[Page-level text extractions]
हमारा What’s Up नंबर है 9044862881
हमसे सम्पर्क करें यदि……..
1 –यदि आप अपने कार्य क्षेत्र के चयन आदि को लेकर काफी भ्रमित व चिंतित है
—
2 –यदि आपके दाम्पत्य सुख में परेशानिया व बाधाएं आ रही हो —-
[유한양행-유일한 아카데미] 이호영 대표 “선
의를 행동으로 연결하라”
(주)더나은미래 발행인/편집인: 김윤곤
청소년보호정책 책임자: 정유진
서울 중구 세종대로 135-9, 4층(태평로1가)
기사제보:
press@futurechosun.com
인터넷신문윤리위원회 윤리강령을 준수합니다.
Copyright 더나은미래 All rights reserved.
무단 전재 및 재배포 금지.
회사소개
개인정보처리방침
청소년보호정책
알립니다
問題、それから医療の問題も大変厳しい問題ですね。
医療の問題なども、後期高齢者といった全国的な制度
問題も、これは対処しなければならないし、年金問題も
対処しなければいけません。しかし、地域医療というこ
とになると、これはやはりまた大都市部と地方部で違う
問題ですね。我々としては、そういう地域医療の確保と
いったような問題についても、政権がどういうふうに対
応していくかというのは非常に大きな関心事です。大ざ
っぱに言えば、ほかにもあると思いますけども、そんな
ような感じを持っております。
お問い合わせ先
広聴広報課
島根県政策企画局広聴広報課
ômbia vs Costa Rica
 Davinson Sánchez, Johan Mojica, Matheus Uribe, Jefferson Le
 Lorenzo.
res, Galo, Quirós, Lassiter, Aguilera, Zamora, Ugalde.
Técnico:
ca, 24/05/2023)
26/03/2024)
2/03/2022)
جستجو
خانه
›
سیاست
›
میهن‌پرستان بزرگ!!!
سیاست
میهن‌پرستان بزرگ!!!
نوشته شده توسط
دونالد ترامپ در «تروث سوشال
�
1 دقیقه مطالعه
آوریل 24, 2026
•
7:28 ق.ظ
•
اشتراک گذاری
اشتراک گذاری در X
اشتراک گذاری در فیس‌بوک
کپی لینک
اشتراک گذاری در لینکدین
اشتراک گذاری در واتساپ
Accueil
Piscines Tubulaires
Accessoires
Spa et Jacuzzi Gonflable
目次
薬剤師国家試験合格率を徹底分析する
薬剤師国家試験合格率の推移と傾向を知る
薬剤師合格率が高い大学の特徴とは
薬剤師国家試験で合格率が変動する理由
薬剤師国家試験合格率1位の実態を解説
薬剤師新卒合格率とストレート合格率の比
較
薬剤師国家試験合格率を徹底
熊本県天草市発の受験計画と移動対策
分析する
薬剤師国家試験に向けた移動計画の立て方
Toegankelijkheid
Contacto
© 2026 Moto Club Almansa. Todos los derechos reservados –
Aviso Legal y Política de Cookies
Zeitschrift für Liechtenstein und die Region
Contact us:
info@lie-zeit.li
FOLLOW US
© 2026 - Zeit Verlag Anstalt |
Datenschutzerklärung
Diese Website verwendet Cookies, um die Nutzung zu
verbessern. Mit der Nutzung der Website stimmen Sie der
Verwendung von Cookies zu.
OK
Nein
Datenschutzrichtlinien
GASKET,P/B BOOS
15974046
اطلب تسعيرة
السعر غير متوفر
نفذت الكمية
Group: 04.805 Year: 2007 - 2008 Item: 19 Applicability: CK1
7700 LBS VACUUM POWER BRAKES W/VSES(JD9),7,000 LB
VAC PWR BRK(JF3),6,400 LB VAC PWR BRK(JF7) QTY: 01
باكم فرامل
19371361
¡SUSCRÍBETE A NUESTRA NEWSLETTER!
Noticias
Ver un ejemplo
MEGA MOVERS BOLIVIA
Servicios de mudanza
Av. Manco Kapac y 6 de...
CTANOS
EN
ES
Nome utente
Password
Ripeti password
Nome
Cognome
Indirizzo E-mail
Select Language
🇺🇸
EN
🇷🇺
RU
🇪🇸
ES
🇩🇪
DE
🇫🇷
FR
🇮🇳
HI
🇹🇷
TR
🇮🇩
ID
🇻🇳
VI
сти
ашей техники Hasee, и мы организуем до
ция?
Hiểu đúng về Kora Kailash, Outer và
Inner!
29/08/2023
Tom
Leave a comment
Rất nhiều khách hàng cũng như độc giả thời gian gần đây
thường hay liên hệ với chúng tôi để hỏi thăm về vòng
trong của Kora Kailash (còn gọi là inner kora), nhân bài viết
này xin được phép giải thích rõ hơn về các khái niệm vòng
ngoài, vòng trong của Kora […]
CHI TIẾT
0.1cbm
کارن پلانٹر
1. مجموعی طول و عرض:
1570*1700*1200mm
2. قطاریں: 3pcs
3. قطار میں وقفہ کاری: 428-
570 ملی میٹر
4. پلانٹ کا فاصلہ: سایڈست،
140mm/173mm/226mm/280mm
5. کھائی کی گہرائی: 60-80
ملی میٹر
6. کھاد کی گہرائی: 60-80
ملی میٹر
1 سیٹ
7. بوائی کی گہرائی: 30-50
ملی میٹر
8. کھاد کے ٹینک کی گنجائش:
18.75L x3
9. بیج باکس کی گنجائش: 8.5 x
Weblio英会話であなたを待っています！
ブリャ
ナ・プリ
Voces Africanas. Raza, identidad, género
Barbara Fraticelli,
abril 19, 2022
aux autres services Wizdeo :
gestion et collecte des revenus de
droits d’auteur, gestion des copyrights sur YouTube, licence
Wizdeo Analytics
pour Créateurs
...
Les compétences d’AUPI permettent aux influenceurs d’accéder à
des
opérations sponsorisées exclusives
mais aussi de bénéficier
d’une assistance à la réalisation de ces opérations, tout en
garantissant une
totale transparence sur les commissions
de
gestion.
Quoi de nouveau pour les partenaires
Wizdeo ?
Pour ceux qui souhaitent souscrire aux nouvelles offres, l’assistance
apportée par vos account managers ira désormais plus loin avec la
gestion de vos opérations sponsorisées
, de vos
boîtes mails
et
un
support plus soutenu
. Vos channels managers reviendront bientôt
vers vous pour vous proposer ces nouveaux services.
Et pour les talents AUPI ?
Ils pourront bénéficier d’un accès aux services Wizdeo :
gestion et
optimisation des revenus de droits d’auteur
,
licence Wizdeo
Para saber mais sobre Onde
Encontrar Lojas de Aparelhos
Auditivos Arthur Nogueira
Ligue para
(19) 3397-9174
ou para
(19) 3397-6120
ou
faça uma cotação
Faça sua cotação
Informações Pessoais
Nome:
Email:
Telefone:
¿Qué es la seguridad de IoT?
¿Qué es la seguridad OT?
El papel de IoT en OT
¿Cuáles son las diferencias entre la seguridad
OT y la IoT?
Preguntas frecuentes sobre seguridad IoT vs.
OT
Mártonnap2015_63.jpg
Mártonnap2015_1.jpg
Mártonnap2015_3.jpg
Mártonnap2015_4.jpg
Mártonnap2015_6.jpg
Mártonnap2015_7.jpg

TASK OBJECTIVE. Reproduce the lines word for word, starting from the first line and ending with the line containing "問題ですね。我々としては、そういう地域医療の確保と", with that line included.

RESPONSE TO THIS TASK.
हमारा What’s Up नंबर है 9044862881
हमसे सम्पर्क करें यदि……..
1 –यदि आप अपने कार्य क्षेत्र के चयन आदि को लेकर काफी भ्रमित व चिंतित है
—
2 –यदि आपके दाम्पत्य सुख में परेशानिया व बाधाएं आ रही हो —-
[유한양행-유일한 아카데미] 이호영 대표 “선
의를 행동으로 연결하라”
(주)더나은미래 발행인/편집인: 김윤곤
청소년보호정책 책임자: 정유진
서울 중구 세종대로 135-9, 4층(태평로1가)
기사제보:
press@futurechosun.com
인터넷신문윤리위원회 윤리강령을 준수합니다.
Copyright 더나은미래 All rights reserved.
무단 전재 및 재배포 금지.
회사소개
개인정보처리방침
청소년보호정책
알립니다
問題、それから医療の問題も大変厳しい問題ですね。
医療の問題なども、後期高齢者といった全国的な制度
問題も、これは対処しなければならないし、年金問題も
対処しなければいけません。しかし、地域医療というこ
とになると、これはやはりまた大都市部と地方部で違う
問題ですね。我々としては、そういう地域医療の確保と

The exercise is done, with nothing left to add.